Deciphering 5-fluorouracil mediated molecular mechanisms required for cell death

Abstract

The chemotherapy agent 5-Fluorouracil (5-FU) is an antimetabolite that has been in use to treat several cancers for decades. In cells, it is converted into three distinct fluoro-based nucleotide analogues which interfere with DNA-synthesis and repair leading to impairment of the genome and, eventually apoptotic cell death. Current knowledge also state that 5-FU induced damage is signaling through a p53-dependent induction of death inducing complex (DISC) formation and further caspase-8 activation in certain cell types and members of the TNF-receptor family has been proposes to be required for the process.

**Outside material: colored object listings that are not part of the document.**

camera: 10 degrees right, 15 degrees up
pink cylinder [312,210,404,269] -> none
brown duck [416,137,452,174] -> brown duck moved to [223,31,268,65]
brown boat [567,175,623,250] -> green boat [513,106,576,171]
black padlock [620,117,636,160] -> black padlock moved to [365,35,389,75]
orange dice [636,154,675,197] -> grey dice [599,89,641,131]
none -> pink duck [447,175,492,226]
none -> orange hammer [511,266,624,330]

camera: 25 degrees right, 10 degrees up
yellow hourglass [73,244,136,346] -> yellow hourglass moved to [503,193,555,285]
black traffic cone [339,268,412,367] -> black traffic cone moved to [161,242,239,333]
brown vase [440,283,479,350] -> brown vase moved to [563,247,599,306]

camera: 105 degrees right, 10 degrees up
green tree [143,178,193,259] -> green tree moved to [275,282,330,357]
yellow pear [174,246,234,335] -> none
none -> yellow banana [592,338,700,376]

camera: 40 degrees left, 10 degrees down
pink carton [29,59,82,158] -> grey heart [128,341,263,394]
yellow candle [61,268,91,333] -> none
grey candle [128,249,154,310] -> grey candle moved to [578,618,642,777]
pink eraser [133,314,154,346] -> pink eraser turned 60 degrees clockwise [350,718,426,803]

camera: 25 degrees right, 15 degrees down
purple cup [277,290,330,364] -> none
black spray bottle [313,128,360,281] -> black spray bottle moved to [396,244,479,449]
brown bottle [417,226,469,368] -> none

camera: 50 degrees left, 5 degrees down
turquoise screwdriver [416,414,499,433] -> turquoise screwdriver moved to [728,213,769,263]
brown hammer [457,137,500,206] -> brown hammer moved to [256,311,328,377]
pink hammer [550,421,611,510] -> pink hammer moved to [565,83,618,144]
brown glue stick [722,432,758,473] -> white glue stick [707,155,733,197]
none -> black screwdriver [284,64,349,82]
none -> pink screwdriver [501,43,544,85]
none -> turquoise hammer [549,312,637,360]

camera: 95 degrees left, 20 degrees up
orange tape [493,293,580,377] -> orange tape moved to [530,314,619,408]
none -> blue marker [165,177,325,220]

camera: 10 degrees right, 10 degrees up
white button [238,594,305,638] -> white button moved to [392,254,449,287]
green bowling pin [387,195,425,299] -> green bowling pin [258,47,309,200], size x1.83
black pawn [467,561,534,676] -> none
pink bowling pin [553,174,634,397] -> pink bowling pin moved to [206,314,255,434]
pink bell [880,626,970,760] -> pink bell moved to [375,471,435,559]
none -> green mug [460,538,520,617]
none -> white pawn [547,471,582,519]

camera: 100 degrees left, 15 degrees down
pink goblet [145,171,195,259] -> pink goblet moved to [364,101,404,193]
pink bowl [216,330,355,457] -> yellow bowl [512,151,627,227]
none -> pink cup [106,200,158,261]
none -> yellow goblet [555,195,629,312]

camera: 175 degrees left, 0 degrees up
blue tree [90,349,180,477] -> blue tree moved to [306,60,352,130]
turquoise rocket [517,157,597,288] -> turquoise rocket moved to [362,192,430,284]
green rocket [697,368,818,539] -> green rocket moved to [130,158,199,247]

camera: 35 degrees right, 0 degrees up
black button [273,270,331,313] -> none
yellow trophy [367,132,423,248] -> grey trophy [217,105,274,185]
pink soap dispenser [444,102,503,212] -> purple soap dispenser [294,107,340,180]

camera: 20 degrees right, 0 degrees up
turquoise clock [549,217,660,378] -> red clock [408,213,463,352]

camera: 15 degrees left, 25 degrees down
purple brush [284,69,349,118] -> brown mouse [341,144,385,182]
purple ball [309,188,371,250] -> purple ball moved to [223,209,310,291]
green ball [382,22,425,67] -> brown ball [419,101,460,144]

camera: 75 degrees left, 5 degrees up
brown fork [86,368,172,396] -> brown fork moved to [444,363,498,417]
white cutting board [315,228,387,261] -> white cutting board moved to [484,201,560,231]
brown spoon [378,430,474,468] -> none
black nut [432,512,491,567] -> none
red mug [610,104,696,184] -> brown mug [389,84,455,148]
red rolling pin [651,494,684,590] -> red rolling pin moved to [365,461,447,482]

Here, we introduce calcium (Ca2+) as a messenger for p53 activation in the cellular response triggered by 5-FU. Using a combination of pharmacological and genetic approaches, we show that treatment of cultured colon carcinoma cells stimulates entry of extracellular Ca2+ through L-type plasma membrane channels and that this event direct posttranslational phosphorylation of at least two specific p53 serine residues (ser15 and ser33) by means of Calmodulin (CaM) activity. Obstructing this pathway by the Ca2+-chelator BAPTA or by two different inhibitors of CaM efficiently blocks 5-FU-induced cell death. The fact that a widely used therapeutic drug, such as 5-FU, is signaling by these means could provide new therapeutic intervention points, or specify new combinatorial treatment regimes.